Чуть не плача, он пытается улыбнуться и быстро чмокает ее в губы.
ЭВАН: Я никогда не чувствовал, что меня понимают. Если бы кто-нибудь вроде тебя появился в моей жизни раньше, я думаю…
ПИКСИ: Что?
ЭВАН: Может, я изначально не связался
бы с этой бандой на моноциклах. И теперь я начинаю думать, что возможно… возможно… (он судорожно вздыхает) я могу пересесть с одного колеса… на два.Пикси широко улыбается ему. Это счастливейший момент в ее жизни.
15
Солнце разогнало утренний туман, и Маркус сиял золотом в его лучах. В таком свете, при правильной операторской работе, он мог бы быть полубогом, которого так талантливо играл несколько лет. Или мифической личностью, или отважным благородным героем возбужденного воображения юной Эйприл, либо ее теперешних самых возбуждающих фанфиков.
Но его не снимала камера, и это не была история, и он не был невидимым полубогом. Нет, если присмотреться повнимательнее.
Его губы были плотно сжаты, и он смотрел своими знаменитыми голубыми глазами куда угодно, кроме нее. На дорожку под ногами, на заведения, которые они уже прошли, на сверкающую воду, к которой они приближались. Если бы он вдруг рванул прочь от нее и нырнул в Залив, чтобы избежать этого разговора (возможно, отрастив хвост вроде того, что был у него в «Русале», трагическом фильме о морском получеловеке, обреченном любить женщину с аллергией на водоросли), она бы не удивилась.
Но он не побежал. Он просто выглядел… потерянным. Но потом он сжал зубы и пристально посмотрел на Эйприл. Она заставила его успокоиться, хотя пульс еще громко стучал в ушах, а его сердце не менее шумно билось под ее ладонью.
– Когда мне было пятнадцать, я сдался, – произнес он. Его густой, низкий голос звучал ровно, явно лишенный эмоций, которые он вкладывал в слова многочисленных сценаристов. Для этих, собственных слов он не использовал отрывистых пауз, сцепленных рук, за которые она могла бы ухватиться и прижаться ближе к нему. – Я все равно разочарую всех. Вызову раздражение. Как бы сильно я ни старался и как бы часто ни извинялся.

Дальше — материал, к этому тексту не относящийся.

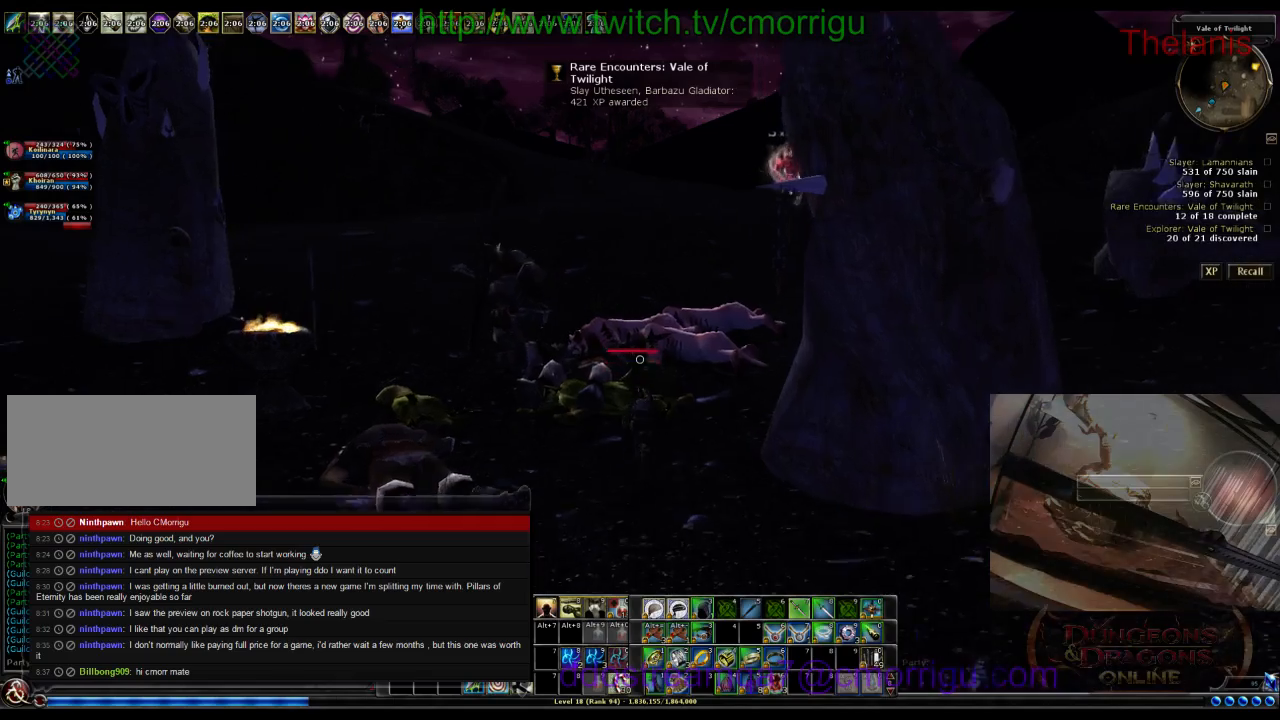
{"keys": ["w"], "events": []}
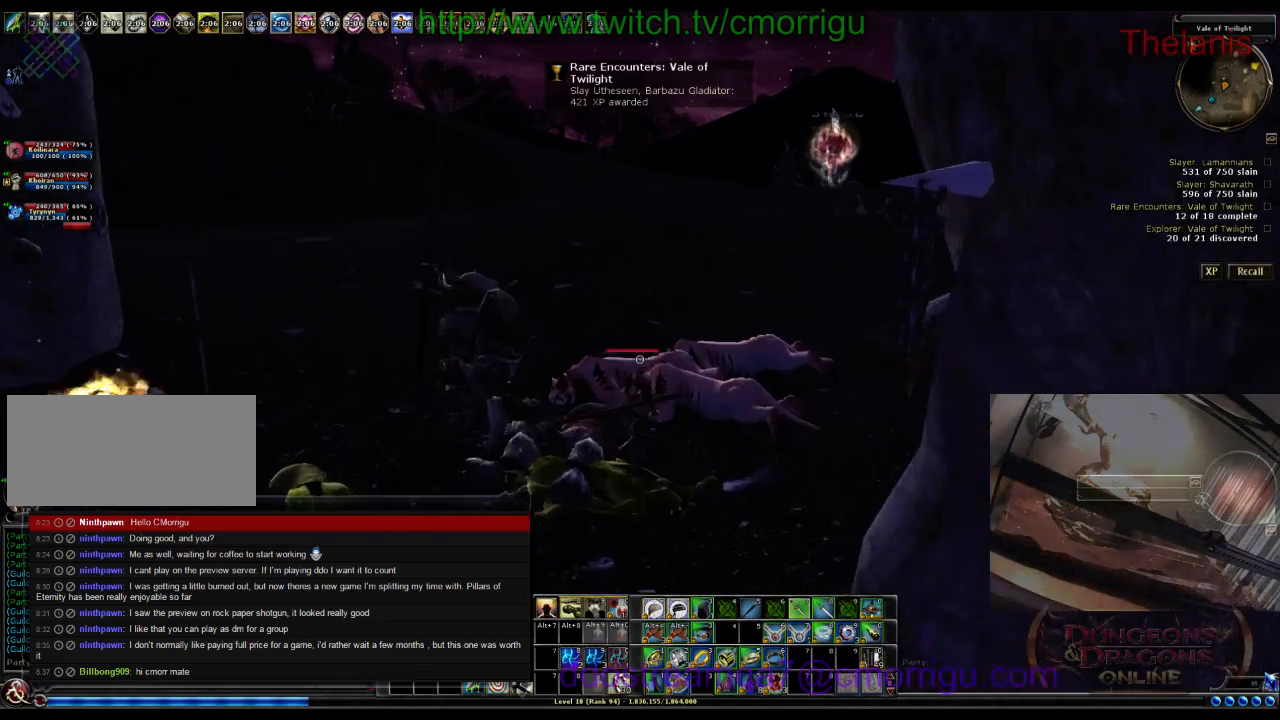
{"keys": ["w"], "events": []}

Осторожно. Осторожно. Ни интонаций, ни сочувствия, ничего, что он может не так понять.
– Всех?
– Я рассказывал, что мама учила меня дома. Мне не разрешали выходить на улицу, пока не сделаю уроки, и мои родители не были фанатами спорта. Я мало встречался с другими детьми. А когда встречался, то не знал, что сказать. – Он судорожно дернул плечом. – Мои родители были моим миром. Они были всем.
– Ты сдался?
– Я всегда был хорошим подражателем. Я тренировался в своей комнате. К тому времени мне хорошо удавались мои родители. Напыщенный парень из исторических документальных фильмов, которые так любили мои родители. Актеры из «Королевской шекспировской труппы», чьи постановки родители заставляли меня смотреть по телевизору, когда находили их в программе. – Он слабо улыбнулся. – Даже не особо задумываясь, я многое знал, когда смотрел фильм. Знал, что скажет актер. Как скажет. Его позу. Какими будут его жесты.
Моя первая и самая продолжительная роль – худший в мире сын. Тщеславный, ленивый, глупый, легкомысленный и все прочее, что они ненавидят. – Привычным движением он отбросил прядь окрашенных солнцем волос. Демонстрация. Напоминание. – Это было легко. Гораздо легче, чем раньше.
Эйприл закрыла глаза. Под ее веками он съежился до долговязого одинокого мальчика. Озлобленного. Страдающего.
Нет, он был не алмазом, а золотом. И как золото мягким, сильное давление на которого было бы способно сминать и корежить до тех пор, пока он не нашел способ себя защитить. Пока не втиснул бы что-то твердое и неподдающееся между собой и безжалостно гнетущей тяжестью родительского неодобрения.